A força do desejo, diz a Cabalá, da busca dos amantes uns
pelos outros, não reflete carinho de um pelo outro, como supõem os ingênuos apaixonados,
mas necessidade de aumentar, pela geração de novos seres, o número de corpos
disponíveis para as almas que querem evoluir.
Este, entretanto, é apenas um dos níveis em que a força de vida que nos atravessa incessantemente, trabalha.
A alma tem cinco níveis e este é o mais básico, Nefesh, o
nível do instinto, nem por isso menos sagrado.
Spencer Lewis lembrava que “todos os instintos foram
colocados em nós por Deus. Portanto, todos os instintos são sagrados”.
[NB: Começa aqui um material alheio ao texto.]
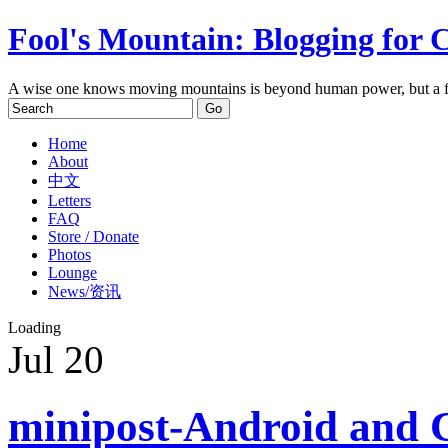
Fool's Mountain: Blogging for 
A wise one knows moving mountains is beyond human power, but a f
Home
About
中文
Letters
FAQ
Store / Donate
Photos
Lounge
News/资讯
Loading
Jul
20
minipost-Android and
É a mesma onda de vida, o mesmo fluxo, que nos conecta com
toda a criação, e que nos faz sensíveis a conhecimentos que não estão em nós,
mas que podemos acessar por esta conexão, da mesma maneira que os indivíduos
que vemos na tela da tv não estão dentro do aparelho, mas extremamente longe
dali, e o que ocorra é que este aparelho nos coloca em sintonia com as ondas
projetadas do estúdio de origem daquelas cenas.
Pode-se dizer então que graças ao coração e sua ligação com
o fluxo da vida, vemos coisas sem os olhos e sabemos de coisas sem conhecê-las.
Todos os dias, pelo noticiário televisivo, vamos a Paris,
Moscou, Londres ou Washington sem ter que pisar nessas cidades.
Pela sensibilidade cardíaca estamos aqui e em Andromeda sem
nunca termos saído do planeta.
E isto cria, com um material que é recebido, mas o cérebro é
incapaz de processar, o que os pensadores do século passado classificaram de
espaço subconsciente e que Jung, corretamente, identificou não como um
manancial de doenças e recalques, como pensava Freud, mas um deposito de
informações infinito, como a plataforma GOOGLE na Internet.
Nesse mar de possibilidades e dados, podemos navegar e dele
extrair informações úteis acerca de quaisquer assuntos que possamos imaginar.
Nossa razão, entretanto, não conseguirá decodificar coisas que não compreende
por lhe faltarem as condições básicas de compreensibilidade, e tudo será
transformado em impressões imprecisas, oníricas muitas vezes, já que no sonho
tudo é permitido.
A razão é como um filtro para esta massa de dados que nos
chega pela sensibilidade do coração. O filtro limita nossas possibilidades de
acesso ao que nos chega e nossa consciência desse material só aumentará quando
nossa razão for modulada para filtrar menos o fluxo que nos atravessa.
Esta complacência aumentada ao fluxo, que alarga os
orifícios dos filtros, tem que ser gradual, ou a intensidade do fluxo poderia
causar desconforto ao nosso sistema nervoso, ou mesmo desequilibrá-lo.
Sabemos muito, mas conscientizamos apenas aquilo que nosso
cérebro consegue suportar.
Nossas limitações são neurológicas portanto, e é isso que
faz com que nossa cabeça precise de tempo e esforço para estar apta a processar
o conjunto gigantesco de dados que a sensibilidade nos traz.
Nossos corações são, portanto, nossa conexão com a sabedoria
universal. Todos os corações são corações de mestre, nunca de neófito. Já a cabeça
sempre será de neófito, nunca de mestre, já que pensa e, pensando, supõe-se a
autora das coisas que apenas recebeu de outras fontes.
Somos, pois, seres conectados a uma vasta rede, da qual
alguns de nós nem suspeitam a existência.
Outros saberão que ela existe, mas não sabem como acessá-la.
E existem aqueles que sabem acessá-la, parcialmente, enquanto
os mais sábios assumem o papel de meros retransmissores desta rede,
desaparecendo como indivíduos e ressurgindo como terminais de recepção.
Estes são os fatos.
Não existem, pois, como na canção, corações de estudante,
mas somente, corações de mestres.
É isto que chamamos, no jargão da rosacruz, o Mestre Interior.